Normally I’m not a “TGIF” kind of guy. I enjoy work, I love digging in to the databases to make things better. This week we rolled out some new technology to virtualize some of our systems. This is the second round of these upgrades, the first having gone off without a hitch.
This week, after the new hardware was installed, configured, and the systems virtualized we noticed a severe decrease in performance. It was one of those situations where every theory had an outlier that prevented it from being the right theory! 2 of the 3 virtualized servers were bad, 1 was good. 2 of the 3 systems left alone were ok, 1 was not. The SQL Server instance that wasn’t touched was now crawling with almost no waits & almost no I/O in use.
I LOVE the vast amounts of information available to us in times of crisis. My boss, even though everything was going crazy, wanted me to figure out why SQL Server was not running well. We have a few batch processes that copy data from one database to another, and this was backed up. We couldn’t understand why this was slow given both databases were in the same instance, and neither had been changed.

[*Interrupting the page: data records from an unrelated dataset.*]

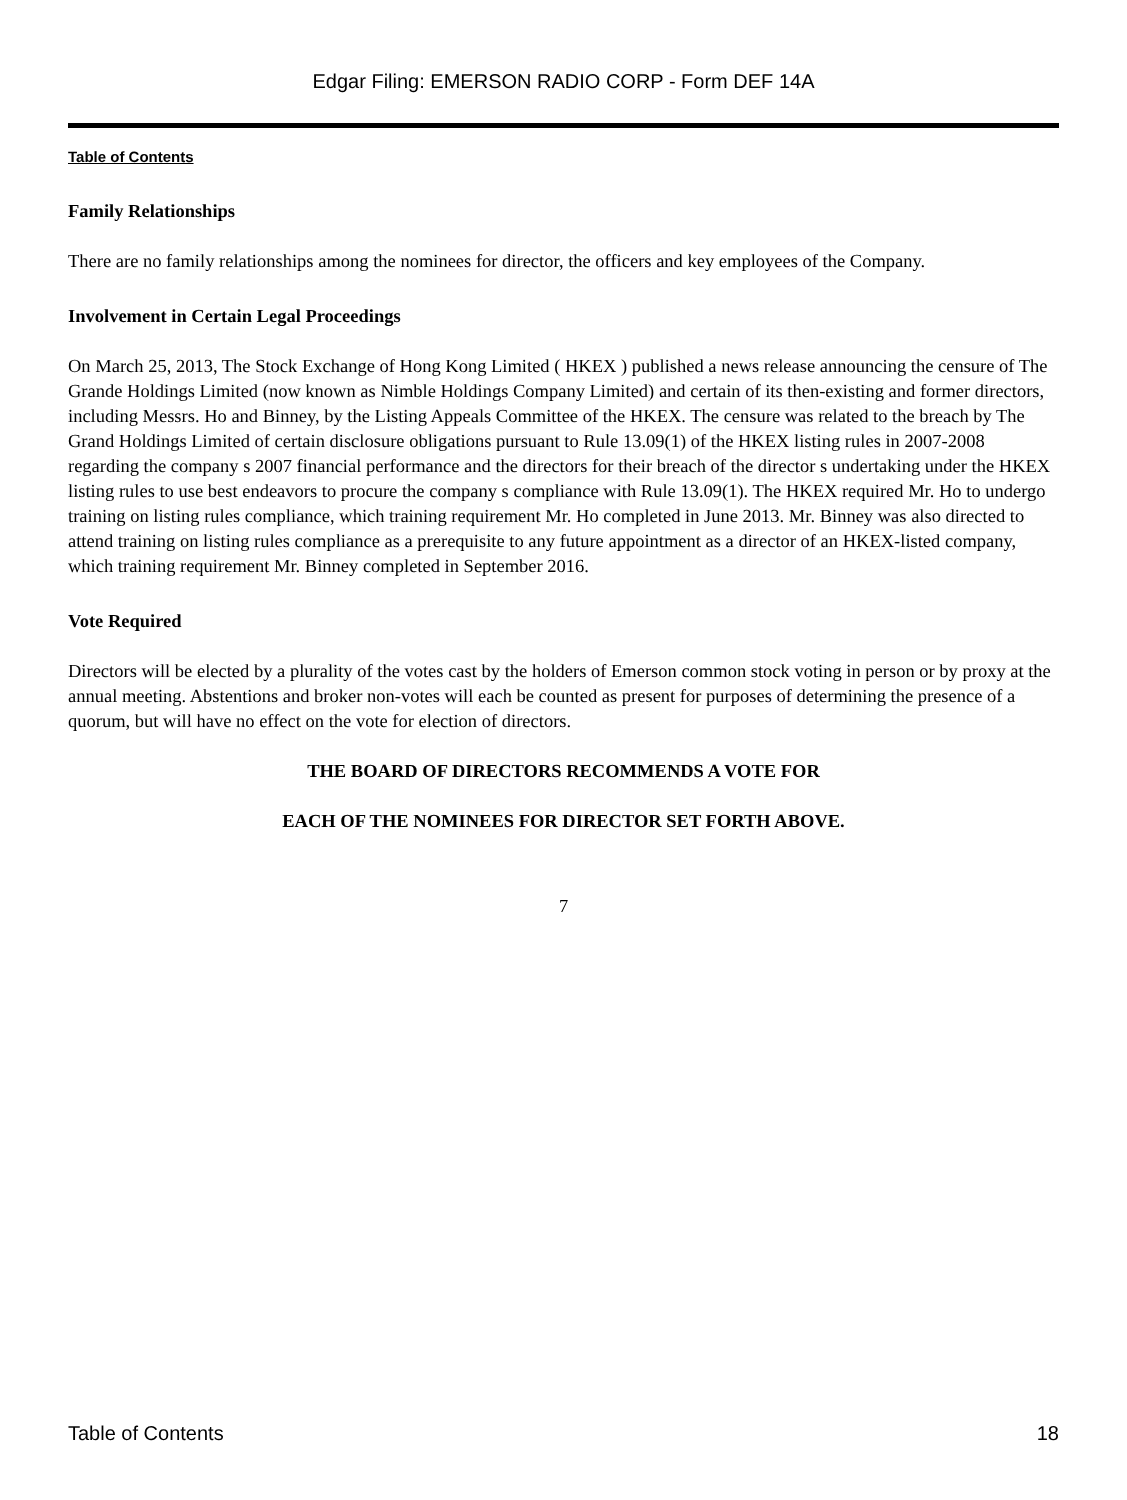Edgar Filing: EMERSON RADIO CORP - Form DEF 14A
Table of Contents
Family Relationships
There are no family relationships among the nominees for director, the officers and key employees of the Company.
Involvement in Certain Legal Proceedings
On March 25, 2013, The Stock Exchange of Hong Kong Limited ( HKEX ) published a news release announcing the censure of The Grande Holdings Limited (now known as Nimble Holdings Company Limited) and certain of its then-existing and former directors, including Messrs. Ho and Binney, by the Listing Appeals Committee of the HKEX. The censure was related to the breach by The Grand Holdings Limited of certain disclosure obligations pursuant to Rule 13.09(1) of the HKEX listing rules in 2007-2008 regarding the company s 2007 financial performance and the directors for their breach of the director s undertaking under the HKEX listing rules to use best endeavors to procure the company s compliance with Rule 13.09(1). The HKEX required Mr. Ho to undergo training on listing rules compliance, which training requirement Mr. Ho completed in June 2013. Mr. Binney was also directed to attend training on listing rules compliance as a prerequisite to any future appointment as a director of an HKEX-listed company, which training requirement Mr. Binney completed in September 2016.
Vote Required
Directors will be elected by a plurality of the votes cast by the holders of Emerson common stock voting in person or by proxy at the annual meeting. Abstentions and broker non-votes will each be counted as present for purposes of determining the presence of a quorum, but will have no effect on the vote for election of directors.
THE BOARD OF DIRECTORS RECOMMENDS A VOTE FOR
EACH OF THE NOMINEES FOR DIRECTOR SET FORTH ABOVE.
7
Table of Contents 18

First thing I did was check the Activity Monitor (not actual image)
Avg % Processor Time (< 15%)
Waiting Tasks (2-5)
Database I/O (0-2 MB/sec)
Batch Requests /sec (<2000)
Everything looked fine. On to Waits
I can’t thank Brent Ozar enough for being the go to guy in all situations, but in this case I relied on http://www.brentozar.com/sql/wait-stats/ for a guide to resources to help me. Reading through his list and using some of the queries it contains helped me get at the meat of the server.
I also used “Wait statistics, or please tell me where it hurts” by Paul Randal which, when combined with Brent’s guides & scripts allowed me to tell my boss that I was 90% sure NOTHING was wrong with SQL Server. I felt the problem was that the batches weren’t getting TO SQL.
The network guys couldn’t find anything wrong with the network.
In the end we reverted the changes, restoring the virtualized servers back to their physical machines & all returned to normal operation. Obviously we want to go forward with the virtualization, but first we’ll have to figure out what went wrong.
So all in all, a long, semi-stressful day. Even at 90% confidence I was right, I was terrified of the 10% chance I had missed something. So here it is Friday, a weekend at the camp with beer and hopefully some golf is looming, and I can’t wait to get to it!